Der Amboß von Edemissen

Es war zur Kriegszeit. Der Herbstwind wehte über die Felder des Dorfes Edemissen. Tiefe Wagenspuren, die den nach dem Dorfe hinführenden Weg durchzogen, waren durch frische Hufspuren fast völlig zerstampft. Ein Trupp schwerer Reiter war am Tage zuvor hier durchgeritten.

Ein neuer Tag war angebrochen. Die aufgehende Sonne hatte eben den Morgennebel besiegt und warf ihre Strahlen auf die Strohdächer der behäbigen niedersächsischen Bauernhäuser und die sie umrahmenden Eichen. Inzwischen erwachte auch das dörfliche Leben.

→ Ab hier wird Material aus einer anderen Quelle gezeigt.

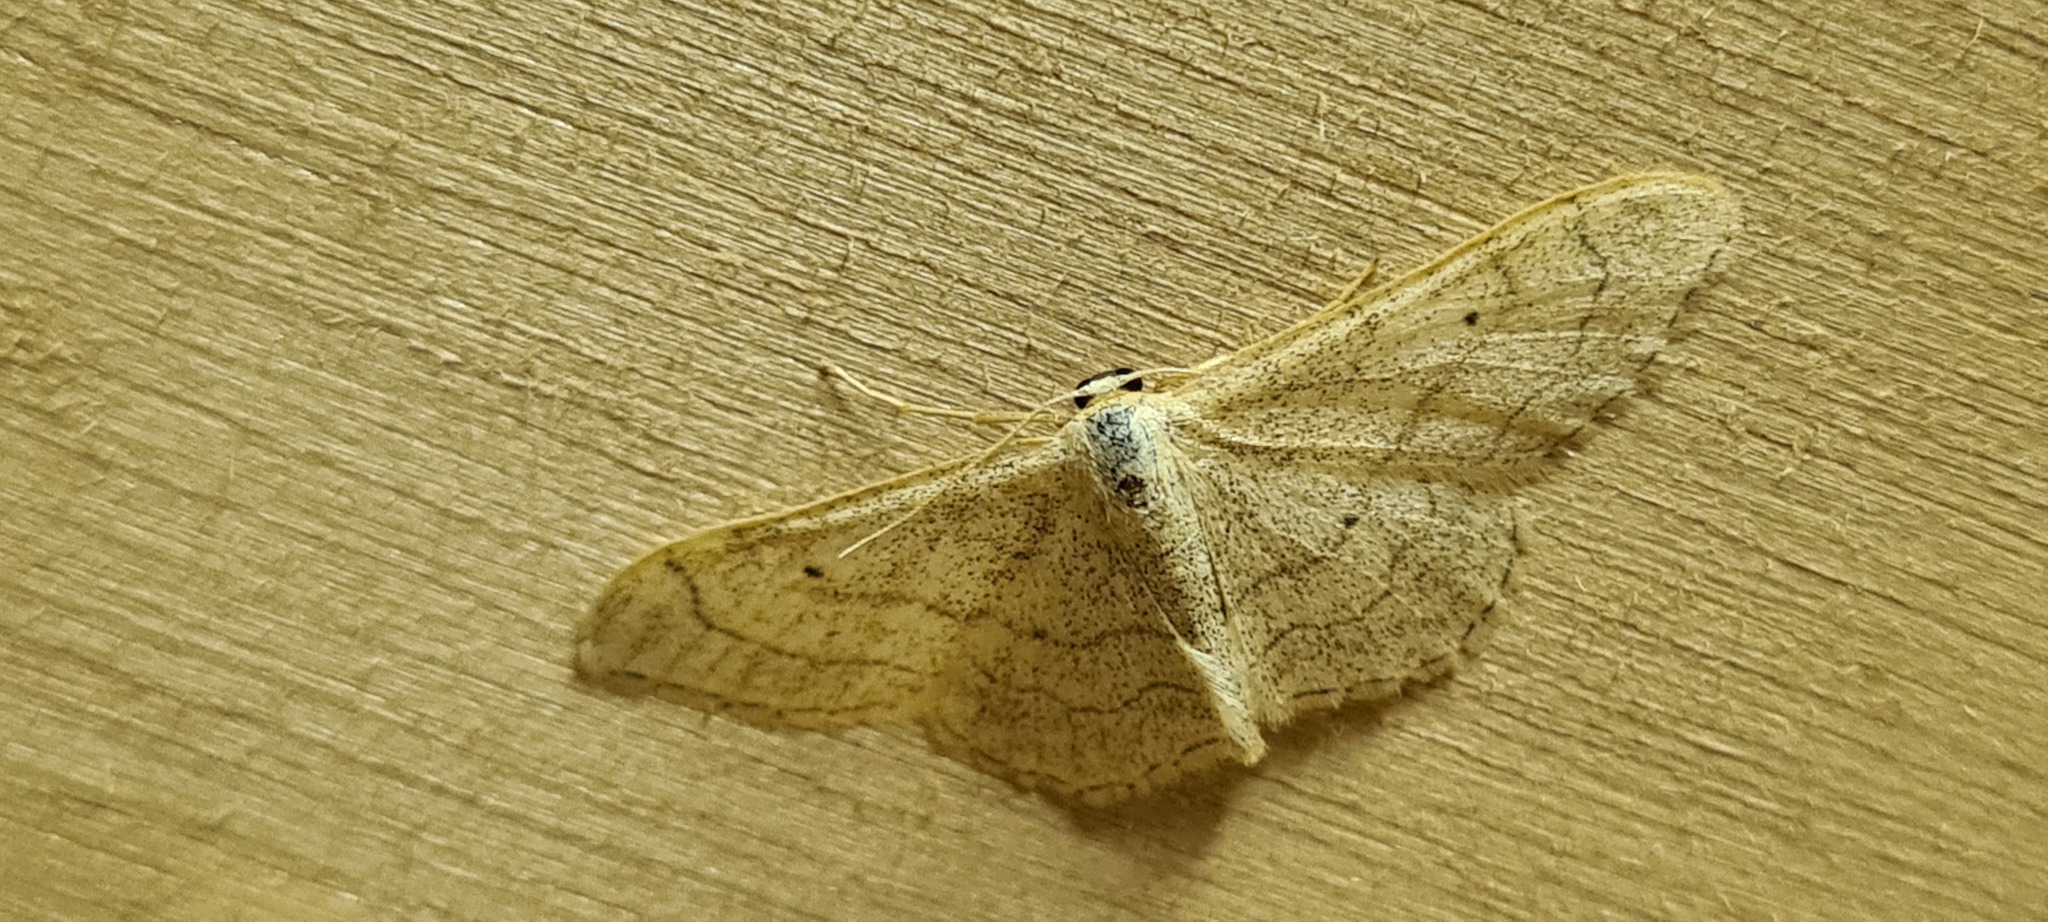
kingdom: Animalia
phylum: Arthropoda
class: Insecta
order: Lepidoptera
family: Geometridae
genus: Idaea
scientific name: Idaea aversata
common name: Riband wave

Der Dorfschmied hängte sich in seiner Werkstatt die schwere Lederschürze um, steckte die bloßen Füße in die großen Holzschuhe und ging an seine Arbeit. Nach einigen Minuten hörte man das Sausen des Blasebalges und bald darauf ein lustiges Hämmern. Der Meister war so fleißig bei der Arbeit, daß er es kaum vernahm, als draußen ein Reitersignal ertönte und Soldaten ins Dorf einrückten. Von der Einquartierung merkte er erst etwas, als nach Verlauf einer Stunde ein Korporal in die Schmiede trat und sich mit seinem langen, weiten Mantel dicht neben den Amboß stellte, um der Arbeit zuzusehen. Der Meister hatte für ihn jedoch nur ein flüchtiges Kopfnicken über.

Als ein Dutzend Eisen fertig war, stand der Reiter noch immer schweigend da. Grundsätzlich schmiedete der Meister vor dem Frühstück nicht mehr als zwölf Stück. Heute nahm der Meister ganz gegen seine Gewohnheit noch das dreizehnte Stück vor. Er ärgerte sich im stillen über den Eindringling und dessen merkwürdiges Schweigen und sah beim Heißmachen nicht zur Seite. Doch als er sich umwandte, um das heiße Eisen zu schmieden, da war zu seinem Schrecken der schwere Amboß verschwunden. Beide Männer sahen sich einen Augenblick forschend in die Augen. Dann aber ließ der Schmied die Zange mit dem glühenden Eisen fallen und eilte aus der Schmiede in die Wohnung. Dort stand zwar das Frühstück bereit, aber es wollte nicht so schmecken wie sonst. Seine Gedanken waren in der Schmiede, und er murmelte vor sich hin:

„Düsse Kerel vom Pärvölke steiht mit en Düwel im Bunne. Saune Hexerei! Dat dritteinte Isen harre eck nich mößten anfangen!“ Seine Frau sah ihn groß an und wußte nicht, was sie sagen sollte.

Die Reiter hatten das Dorf verlassen. Sie waren über den Mühlenberg davongeritten. Jetzt mochten sie schon an der Wehnser Horst sein, als der Meister wieder in seine Werkstätte zurückging, um zu seinem abermaligen Erstaunen den Amboß am alten Platz wieder vorzufinden, als sei er nie verschwunden gewesen.

Das ist die Geschichte vom verschwundenen Amboß in der Schmiede zu Edemissen, die noch heute von alten Leuten erzählt wird. Aber an Hexerei glaubt niemand mehr. Der kräftige Reitersmann hatte den schweren Amboß unter seinem weiten Mantel verborgen gehalten und ihn dann beim Verlassen der Schmiede wieder an seinen alten Platz gestellt.